[Records from a collection]
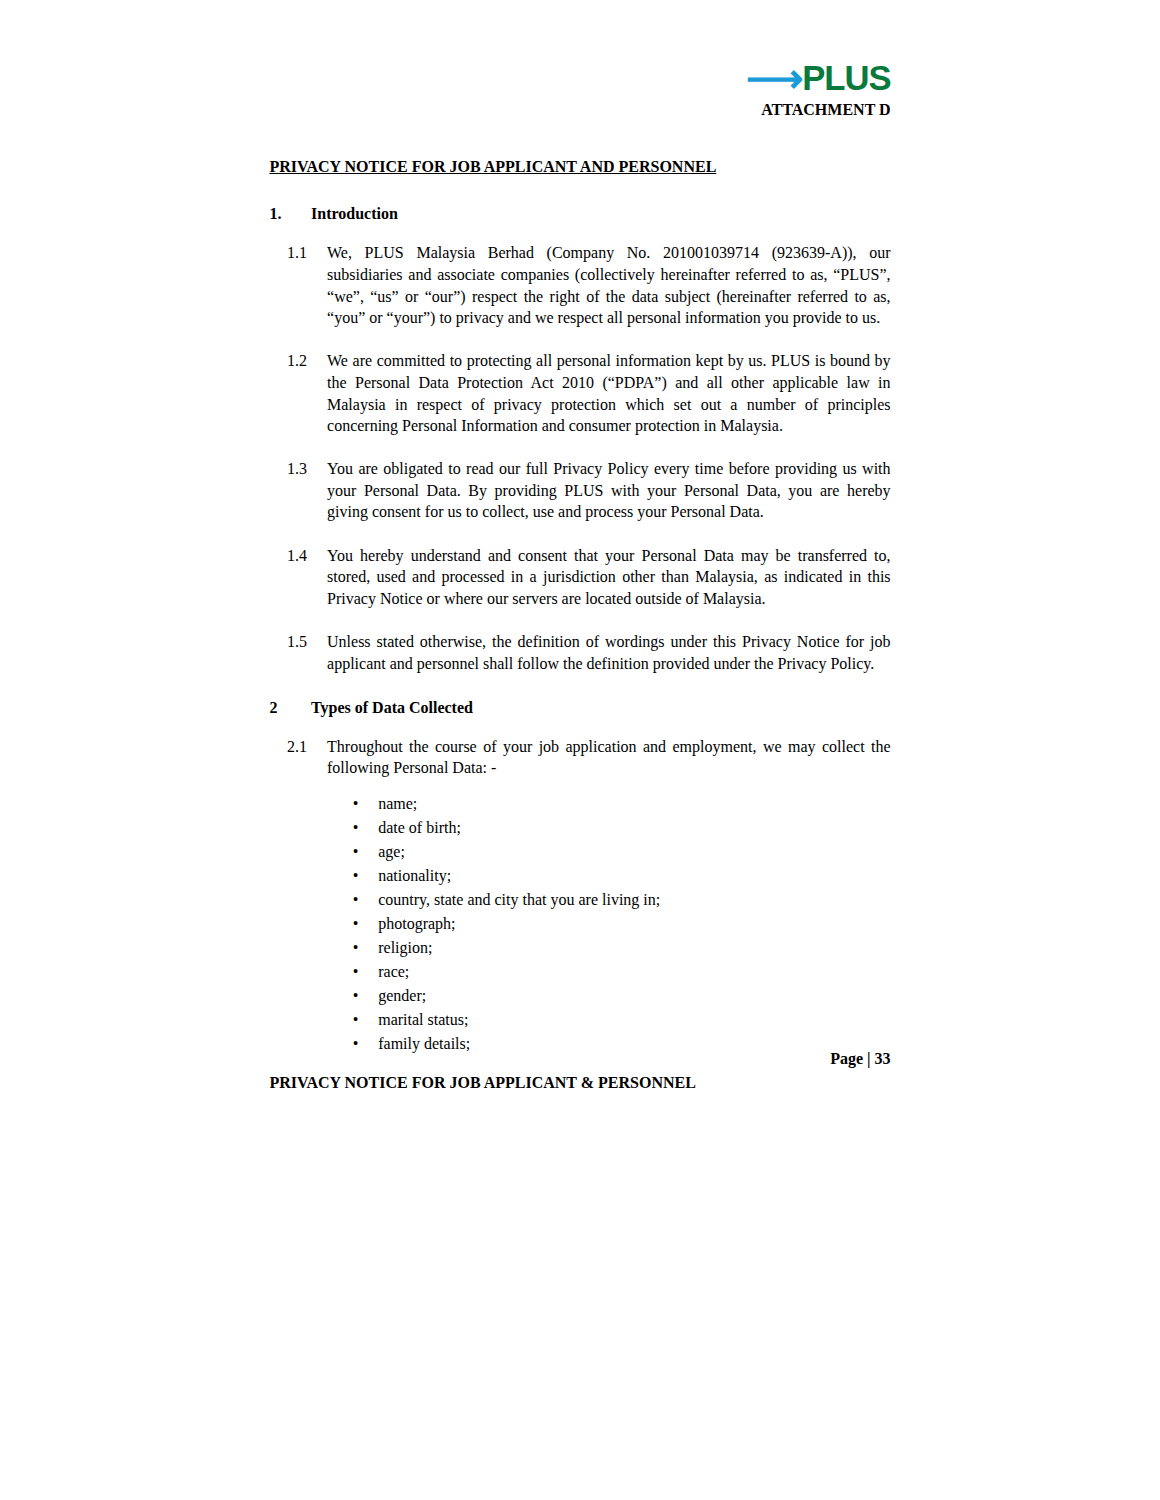⟶PLUS
ATTACHMENT D
PRIVACY NOTICE FOR JOB APPLICANT AND PERSONNEL
1. Introduction
1.1 We, PLUS Malaysia Berhad (Company No. 201001039714 (923639-A)), our subsidiaries and associate companies (collectively hereinafter referred to as, “PLUS”, “we”, “us” or “our”) respect the right of the data subject (hereinafter referred to as, “you” or “your”) to privacy and we respect all personal information you provide to us.
1.2 We are committed to protecting all personal information kept by us. PLUS is bound by the Personal Data Protection Act 2010 (“PDPA”) and all other applicable law in Malaysia in respect of privacy protection which set out a number of principles concerning Personal Information and consumer protection in Malaysia.
1.3 You are obligated to read our full Privacy Policy every time before providing us with your Personal Data. By providing PLUS with your Personal Data, you are hereby giving consent for us to collect, use and process your Personal Data.
1.4 You hereby understand and consent that your Personal Data may be transferred to, stored, used and processed in a jurisdiction other than Malaysia, as indicated in this Privacy Notice or where our servers are located outside of Malaysia.
1.5 Unless stated otherwise, the definition of wordings under this Privacy Notice for job applicant and personnel shall follow the definition provided under the Privacy Policy.
2 Types of Data Collected
2.1 Throughout the course of your job application and employment, we may collect the following Personal Data: -
name;
date of birth;
age;
nationality;
country, state and city that you are living in;
photograph;
religion;
race;
gender;
marital status;
family details;
Page | 33
PRIVACY NOTICE FOR JOB APPLICANT & PERSONNEL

DESCRIPTION OF THE TASK
Write out again, exactly, the line containing "marital status;" and every later line of the records. Omit the rest.

COMPLETED EXERCISE
marital status;
family details;
Page | 33
PRIVACY NOTICE FOR JOB APPLICANT & PERSONNEL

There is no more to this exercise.